— START —
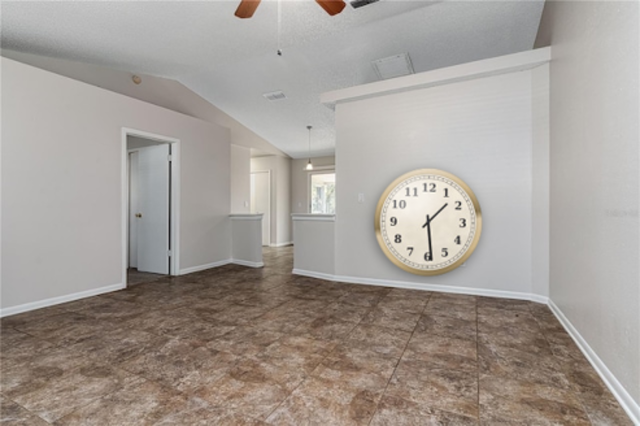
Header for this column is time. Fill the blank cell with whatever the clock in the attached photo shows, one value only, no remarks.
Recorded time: 1:29
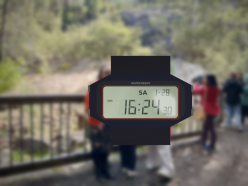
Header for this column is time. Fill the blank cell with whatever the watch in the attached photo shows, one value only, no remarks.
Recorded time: 16:24:30
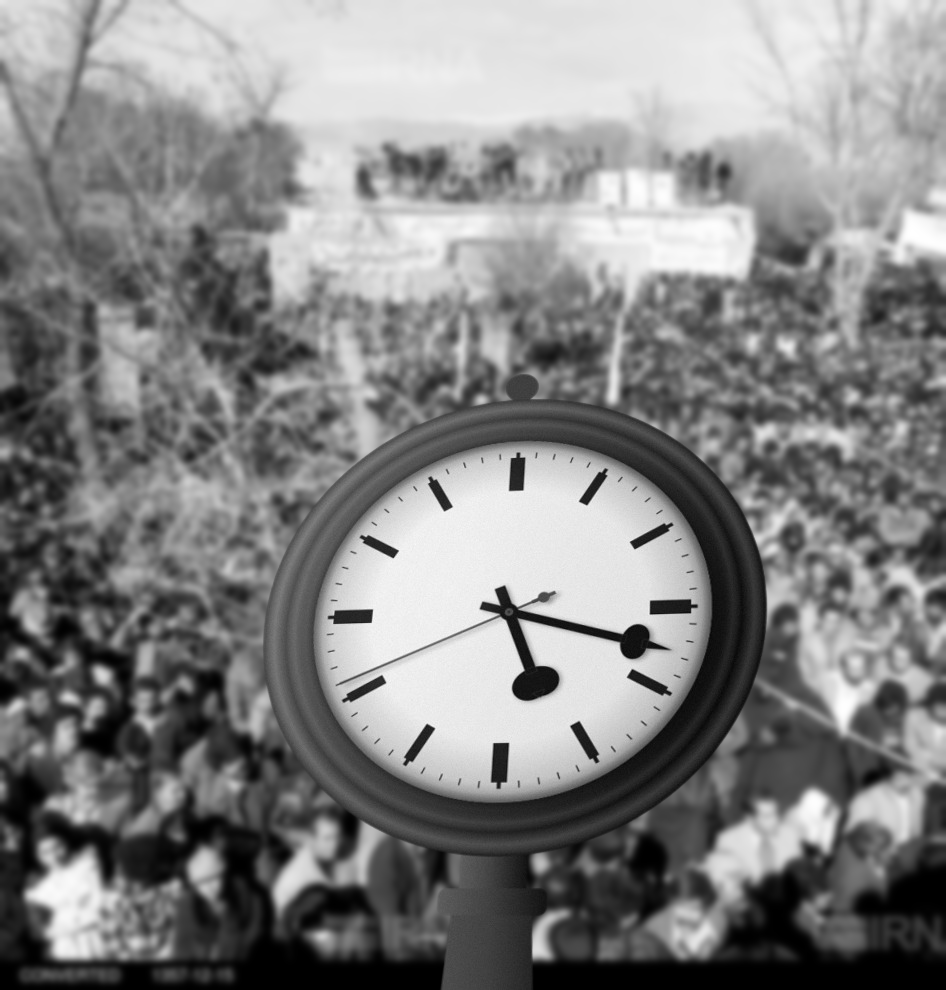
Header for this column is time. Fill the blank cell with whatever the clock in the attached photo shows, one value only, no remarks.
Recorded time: 5:17:41
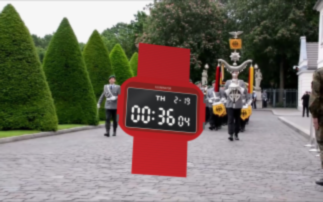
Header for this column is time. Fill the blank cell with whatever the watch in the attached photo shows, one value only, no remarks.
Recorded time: 0:36:04
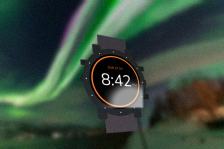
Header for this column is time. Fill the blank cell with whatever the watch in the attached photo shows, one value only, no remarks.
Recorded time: 8:42
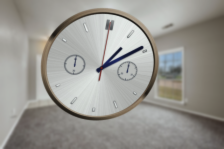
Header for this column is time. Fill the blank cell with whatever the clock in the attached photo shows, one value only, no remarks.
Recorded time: 1:09
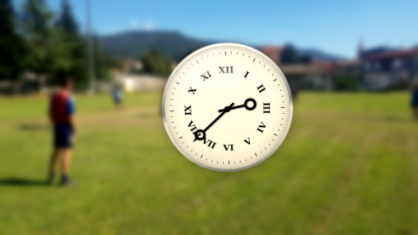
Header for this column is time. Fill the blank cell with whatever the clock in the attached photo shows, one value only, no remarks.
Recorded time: 2:38
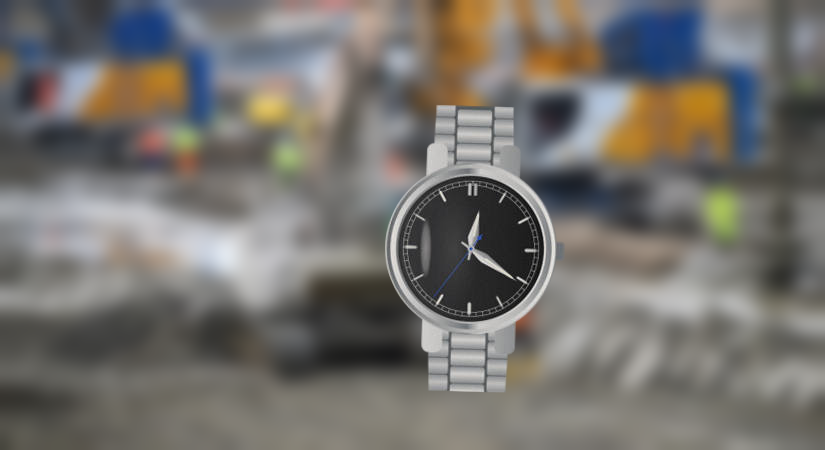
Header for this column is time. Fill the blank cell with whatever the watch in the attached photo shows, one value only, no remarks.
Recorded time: 12:20:36
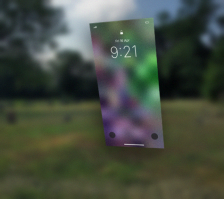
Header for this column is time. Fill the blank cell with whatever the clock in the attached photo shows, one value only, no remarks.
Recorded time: 9:21
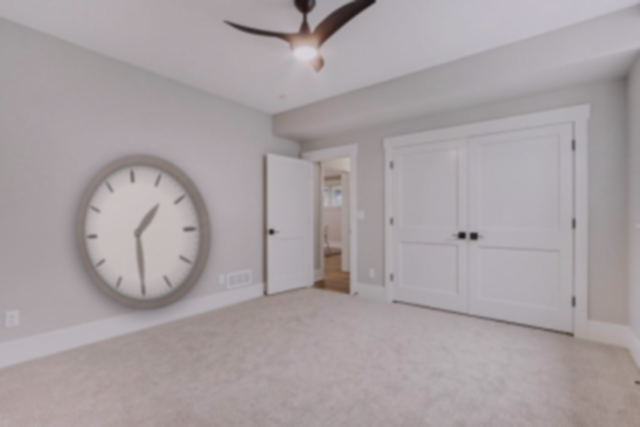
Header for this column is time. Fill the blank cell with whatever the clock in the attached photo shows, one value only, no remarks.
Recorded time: 1:30
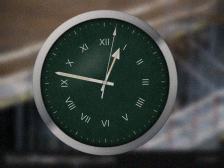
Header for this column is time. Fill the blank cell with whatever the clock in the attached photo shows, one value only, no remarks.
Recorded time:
— END —
**To be done**
Rewrite the listing above as a numbered list, from its start through the line containing "Recorded time: 1:29", both ends included. Skip blank lines and leave the pictures out.

**Response for this exercise**
1. Header for this column is time. Fill the blank cell with whatever the clock in the attached photo shows, one value only, no remarks.
2. Recorded time: 1:29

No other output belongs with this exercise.